Stuttgart. .
Bei den Schlichtungsgesprächen zum Bahnprojekt Stuttgart 21 kommen nicht alle Fakten auf den Tisch. Das beklagten die S21-Gegner in der fünften Verhandlungsrunde. Danach stritten die Parteien unter anderem um die Zukunft des Juchtenkäfers.
In der fünften Runde der „Stuttgart 21“-Schlichtung ist wieder über die Offenlegung von Verkehrsunterlagen gestritten worden. Die Gegner des Bahnprojekts warfen der Bahn vor, die Gesprächsgrundlage der Schlichtung „Alle Fakten auf den Tisch“ werde permanent verletzt, da nicht alle Unterlagen zur Verfügung gestellt würden. Bahn und Landesregierung hielten dem entgegen, über den Umgang mit sensiblen Akten gebe es die Absprache, dass diese in einem abgesicherten Raum in Frankfurt eingesehen werden könnten. Im Anschluss wurde über die ökologischen Auswirkungen und über die Bauplanung auf den freiwerdenden Flächen debattiert.
Im Mittelpunkt der Diskussion stand ein am Mittwoch bekannt gewordenes Schreiben des Eisenbahnbundesamtes (EBA) an die Deutsche Bahn. Daraus ging hervor, dass das Amt die Zustimmung für den Bau der zum Bahnprojekt „Stuttgart 21“ gehörenden Neubaustrecke von Wendlingen nach Ulm vorerst verweigert hat. Nach der in der aktuellen Kalkulation ermittelten Kostensteigerung müsse die Finanzierungsvereinbarung nachjustiert werden.
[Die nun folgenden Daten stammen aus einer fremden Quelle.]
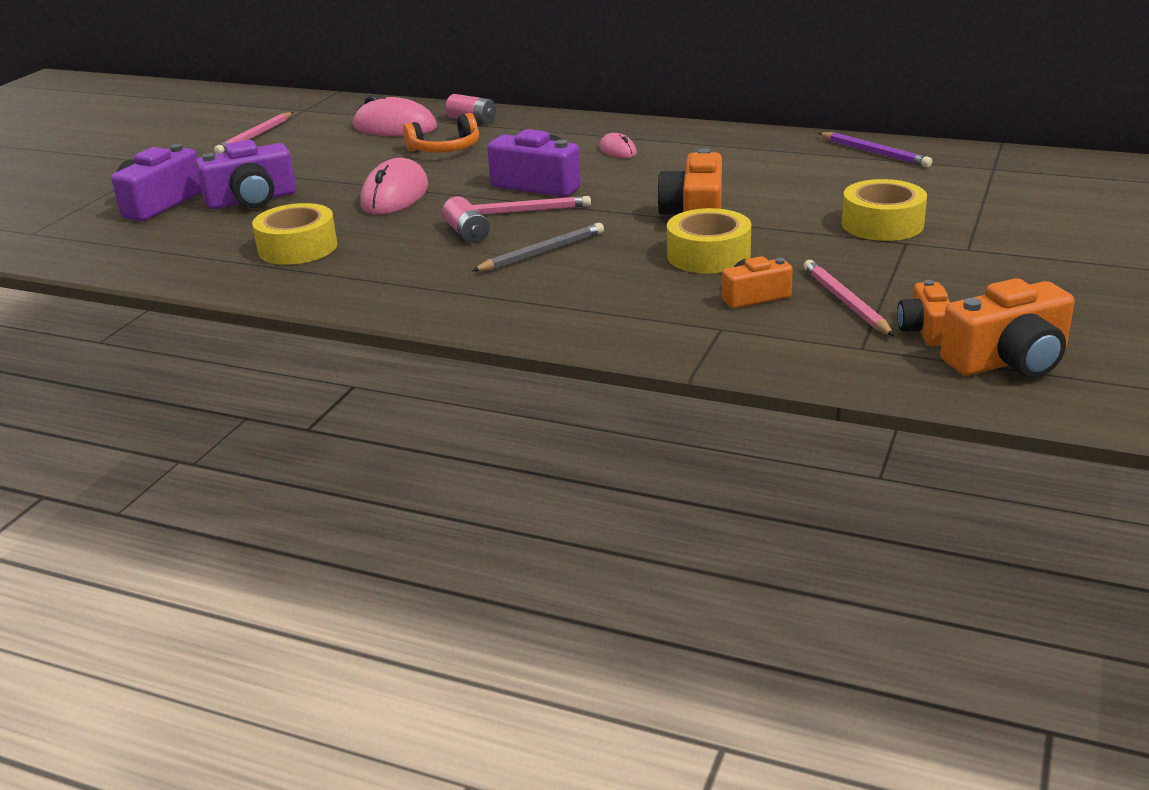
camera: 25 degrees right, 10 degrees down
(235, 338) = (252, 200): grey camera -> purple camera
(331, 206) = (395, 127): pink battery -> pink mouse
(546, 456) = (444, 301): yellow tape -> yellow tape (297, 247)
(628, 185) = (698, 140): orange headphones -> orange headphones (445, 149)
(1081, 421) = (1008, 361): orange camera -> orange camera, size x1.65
Der Architekt und Gegnervertreter Peter Conradi sagte, es sei eine „Düpierung diese Gremiums“, aus der Presse und nicht in der Verhandlungsrunde über die ungeklärten Kosten für die Neubaustrecke zu erfahren. Das Eisenbahnbundesamt müsse dem Gremium Auskunft geben.
Kefer: Kein Streit zwischen Bahn und Bund
Bahn-Infrastrukturvorstand Volker Kefer erwiderte, der Brief des EBA sei nicht im Gesamtzusammenhang dargestellt worden. Es gehe darin „um einen Ablauf, der formaljuristisch notwendig“ sei und nicht um die Frage, ob das Projekt finanziert sei oder nicht. Es würden lediglich umfassende Nachweise darüber eingefordert, auf welcher Basis kalkuliert werde.
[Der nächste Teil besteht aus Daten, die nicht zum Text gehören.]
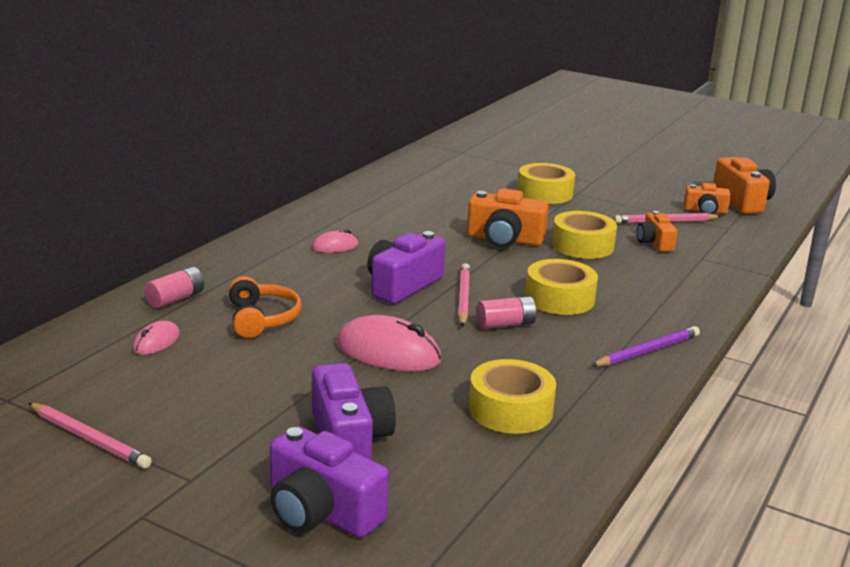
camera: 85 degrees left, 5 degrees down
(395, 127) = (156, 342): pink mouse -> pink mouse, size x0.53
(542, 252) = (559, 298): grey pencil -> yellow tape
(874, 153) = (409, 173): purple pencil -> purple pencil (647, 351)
Kefer widersprach der Darstellung, wonach das EBA angezweifelt habe, dass die Finanzierung nicht gesichert sei. „Wir haben einen Finanzierungsvertrag, der ausdrücklich vorsieht, wie mit Kostensteigerungen umzugehen ist“, sagte er. Es sei nicht offen, wer zahlt, sagte Kefer, ohne auszuführen, wer die Ende Juli ermittelten Mehrkosten für die Neubaustrecke übernehme. „Es gibt keinen Streit zwischen der Bahn und dem Bund“, versicherte Kefer.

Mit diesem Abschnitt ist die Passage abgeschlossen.